We all have a sexual orientation and a gender identity, and this shared fact means that discrimination against members of the Lesbian, Gay, Bisexual and Transgender community, based on sexual orientation and/ or gender identity, is an issue that transcends that community and affects all of us.
Sexual orientation covers sexual desires, feelings, practices and identification. Sexual orientation can be towards people of the same or different sexes (same-sex, heterosexual or bisexual orientation). Gender identity refers to the complex relationship between sex and gender, referring to a person's experience of self expression in relation to social categories of masculinity or femininity (gender). A person's subjectively felt gender identity may be at variance with their sex or physiological characteristics.
Amnesty International believes that all people, regardless of their sexual orientation or gender identity, should be able to enjoy their human rights. Although the Universal Declaration of Human Rights does not explicitly mention sexual orientation or gender identity, evolving conceptions of international human rights law include a broad interpretation to include the rights and the protection of the rights of LGBT people around the world.
The Yogyakarta Principles on the Application of International Human Rights Law in Relation to Sexual Orientation and Gender Identity, developed in 2006 by a group of LGBT experts in Yogyarkarta, Indonesia in response to well-known examples of abuse, provides a universal guide to applying international human rights law to violations experienced by lesbians, gay men, bisexual and transgender people to ensure the universal reach of human rights protections.

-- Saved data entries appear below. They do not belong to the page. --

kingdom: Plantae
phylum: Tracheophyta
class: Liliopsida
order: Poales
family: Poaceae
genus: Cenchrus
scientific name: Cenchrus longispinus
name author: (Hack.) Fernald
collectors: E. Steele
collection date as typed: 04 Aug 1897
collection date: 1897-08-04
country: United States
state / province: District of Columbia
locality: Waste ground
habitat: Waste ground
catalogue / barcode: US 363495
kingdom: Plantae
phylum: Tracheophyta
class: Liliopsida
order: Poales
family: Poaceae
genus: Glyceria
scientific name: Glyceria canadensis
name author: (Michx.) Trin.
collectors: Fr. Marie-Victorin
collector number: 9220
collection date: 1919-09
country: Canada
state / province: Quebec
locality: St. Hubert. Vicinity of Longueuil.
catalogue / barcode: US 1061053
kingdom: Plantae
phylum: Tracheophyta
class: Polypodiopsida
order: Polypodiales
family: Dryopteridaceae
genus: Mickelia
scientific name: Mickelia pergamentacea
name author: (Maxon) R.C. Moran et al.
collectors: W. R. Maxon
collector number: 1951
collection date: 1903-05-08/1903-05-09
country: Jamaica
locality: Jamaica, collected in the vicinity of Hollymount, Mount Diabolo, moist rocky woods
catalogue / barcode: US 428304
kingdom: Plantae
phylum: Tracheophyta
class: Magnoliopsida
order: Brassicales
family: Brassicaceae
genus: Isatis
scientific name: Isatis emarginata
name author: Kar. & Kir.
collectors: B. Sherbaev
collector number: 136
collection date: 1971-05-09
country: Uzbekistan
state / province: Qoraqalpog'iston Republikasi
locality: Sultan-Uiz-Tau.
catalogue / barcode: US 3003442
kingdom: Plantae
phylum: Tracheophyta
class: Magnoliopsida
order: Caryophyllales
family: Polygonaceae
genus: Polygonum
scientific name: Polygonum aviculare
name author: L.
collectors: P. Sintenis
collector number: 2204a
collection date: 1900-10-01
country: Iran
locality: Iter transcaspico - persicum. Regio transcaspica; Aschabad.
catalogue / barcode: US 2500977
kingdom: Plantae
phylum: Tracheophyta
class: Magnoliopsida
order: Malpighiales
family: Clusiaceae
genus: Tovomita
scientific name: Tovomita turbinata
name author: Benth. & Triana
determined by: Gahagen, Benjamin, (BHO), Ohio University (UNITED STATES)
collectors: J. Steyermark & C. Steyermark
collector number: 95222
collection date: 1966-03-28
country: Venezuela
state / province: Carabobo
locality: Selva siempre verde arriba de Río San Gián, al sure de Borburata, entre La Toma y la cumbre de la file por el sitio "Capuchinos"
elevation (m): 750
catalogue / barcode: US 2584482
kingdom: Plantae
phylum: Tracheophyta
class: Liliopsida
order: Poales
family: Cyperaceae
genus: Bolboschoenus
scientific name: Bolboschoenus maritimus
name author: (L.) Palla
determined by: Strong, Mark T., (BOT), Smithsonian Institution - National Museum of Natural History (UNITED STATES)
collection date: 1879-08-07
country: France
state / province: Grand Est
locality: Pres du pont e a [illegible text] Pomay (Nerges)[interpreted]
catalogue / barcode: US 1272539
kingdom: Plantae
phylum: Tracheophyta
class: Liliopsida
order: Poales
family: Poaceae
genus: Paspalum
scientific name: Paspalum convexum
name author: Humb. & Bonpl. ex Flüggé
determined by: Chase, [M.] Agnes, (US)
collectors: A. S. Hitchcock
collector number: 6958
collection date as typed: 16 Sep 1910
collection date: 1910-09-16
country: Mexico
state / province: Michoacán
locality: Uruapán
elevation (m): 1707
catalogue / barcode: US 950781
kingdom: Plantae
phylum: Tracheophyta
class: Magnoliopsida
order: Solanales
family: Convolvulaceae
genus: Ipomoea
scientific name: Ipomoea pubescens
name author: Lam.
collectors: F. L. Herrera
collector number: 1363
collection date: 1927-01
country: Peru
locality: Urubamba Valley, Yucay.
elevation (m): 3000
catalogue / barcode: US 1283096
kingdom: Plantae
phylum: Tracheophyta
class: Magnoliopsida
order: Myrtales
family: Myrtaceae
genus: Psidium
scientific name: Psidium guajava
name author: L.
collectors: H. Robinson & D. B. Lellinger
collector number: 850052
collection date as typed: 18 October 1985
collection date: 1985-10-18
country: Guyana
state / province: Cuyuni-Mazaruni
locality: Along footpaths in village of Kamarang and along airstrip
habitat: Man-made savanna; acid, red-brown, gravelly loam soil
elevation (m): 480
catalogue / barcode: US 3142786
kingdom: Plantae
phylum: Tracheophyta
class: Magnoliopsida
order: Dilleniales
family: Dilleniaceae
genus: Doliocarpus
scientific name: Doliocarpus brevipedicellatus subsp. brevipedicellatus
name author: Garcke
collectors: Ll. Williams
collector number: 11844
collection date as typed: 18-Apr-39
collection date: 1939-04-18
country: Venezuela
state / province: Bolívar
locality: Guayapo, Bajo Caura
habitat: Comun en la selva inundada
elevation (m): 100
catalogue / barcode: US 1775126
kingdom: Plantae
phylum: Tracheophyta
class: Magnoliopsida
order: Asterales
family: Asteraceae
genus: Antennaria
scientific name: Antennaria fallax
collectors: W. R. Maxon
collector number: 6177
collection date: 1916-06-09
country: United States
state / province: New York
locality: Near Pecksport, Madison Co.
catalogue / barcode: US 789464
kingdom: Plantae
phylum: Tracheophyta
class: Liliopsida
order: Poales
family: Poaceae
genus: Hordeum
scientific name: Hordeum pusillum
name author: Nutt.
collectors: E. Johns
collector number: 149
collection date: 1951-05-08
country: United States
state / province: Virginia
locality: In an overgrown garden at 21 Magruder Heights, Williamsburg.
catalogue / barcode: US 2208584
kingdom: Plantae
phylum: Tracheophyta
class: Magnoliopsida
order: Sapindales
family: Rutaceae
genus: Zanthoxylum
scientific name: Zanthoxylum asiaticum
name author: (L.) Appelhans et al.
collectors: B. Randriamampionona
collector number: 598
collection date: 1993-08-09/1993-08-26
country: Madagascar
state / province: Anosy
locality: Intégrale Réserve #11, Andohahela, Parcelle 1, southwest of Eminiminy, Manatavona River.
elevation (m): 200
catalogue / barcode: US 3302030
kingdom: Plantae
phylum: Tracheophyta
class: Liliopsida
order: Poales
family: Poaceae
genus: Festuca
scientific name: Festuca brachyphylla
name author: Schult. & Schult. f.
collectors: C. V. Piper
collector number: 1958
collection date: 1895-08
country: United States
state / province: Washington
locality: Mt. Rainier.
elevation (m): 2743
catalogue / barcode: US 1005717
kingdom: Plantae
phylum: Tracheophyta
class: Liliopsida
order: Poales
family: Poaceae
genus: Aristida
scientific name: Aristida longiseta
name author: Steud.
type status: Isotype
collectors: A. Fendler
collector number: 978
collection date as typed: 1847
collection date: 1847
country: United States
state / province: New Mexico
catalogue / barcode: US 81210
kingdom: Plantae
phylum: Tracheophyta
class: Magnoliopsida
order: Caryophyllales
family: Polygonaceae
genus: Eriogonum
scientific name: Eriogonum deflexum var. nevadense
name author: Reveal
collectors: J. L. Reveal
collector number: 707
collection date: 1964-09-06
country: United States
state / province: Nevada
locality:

However, across the globe, there remain many instances where an individuals' sexual orientation or gender identity can lead them to face execution, imprisonment, torture, violence or discrimination. The range of abuse is limitless and it contravenes the fundamental tenets of international human rights law.
Human rights abuses based on sexual orientation or gender can include violation of the rights of the child; the infliction of torture and cruel, inhuman and degrading treatment (Article 5); arbitrary detention on grounds of identity or beliefs (Article 9); the restriction of freedom of association (Article 20) and the denial of the basic rights of due process.
- Execution by the state
- Denial of employment, housing or health services
- Loss of custody of children
- Denial of asylum
- Rape and otherwise torture in detention
- Threats for campaigning for LGBT human rights
- Regular subjection to verbal abuse
In many countries, the refusal of governments to address violence committed against LGBT people creates a culture of impunity where such abuses can continue and escalate unmitigated. Often, such abuses are committed by the state authorities themselves, with or without legal sanction.
People detained or imprisoned solely because of their homosexuality - including those individuals prosecuted for having sex in circumstances which would not be criminal for heterosexuals, or for their gender identity - are considered to be prisoners of conscience and Amnesty International calls for their immediate and unconditional release.
Amnesty International calls for the decriminalization of homosexuality where such legislation remains, including a review of all legislation which could result in the discrimination, prosecution and punishment of people solely for their sexual orientation or gender identity. All such laws should be repealed or amended.
The right of adults to enter into consensual marriage is enshrined in international human rights standards.
Article 16, Universal Declaration of Human Rights (UDHR)
Men and women of full age, without any limitation due to race, nationality or religion, have the right to marry and to found a family. They are entitled to equal rights as to marriage, during marriage and at its dissolution.
Civil marriage between individuals of the same-sex is therefore an issue in which fundamental human rights are at stake. Amnesty International believes that the denial of equal civil recognition of same-sex relationships prevents many people from accessing a range of other rights, such as rights to housing and social security, and stigmatizes those relationships in ways that can fuel discrimination and other human rights abuses against people based on their sexual orientation or gender identity.
Amnesty International opposes discrimination in civil marriage laws on the basis of sexual orientation or gender identity and calls on states to recognize families of choice, across borders where necessary. States should not discriminate against minority groups based on identity.
In addition, AIUSA calls on states to:
- Ensure that all allegations and reports of human rights violations based on sexual orientation or gender identity are promptly and impartially investigated and perpetrators held accountable and brought to justice;
- Take all necessary legislative, administrative and other measures to prohibit and eliminate prejudicial treatment on the basis of sexual orientation or gender identity at every stage of the administration of justice;
- Ensure adequate protection of human rights defenders at risk because of their work on human rights and sexual orientation and gender identity.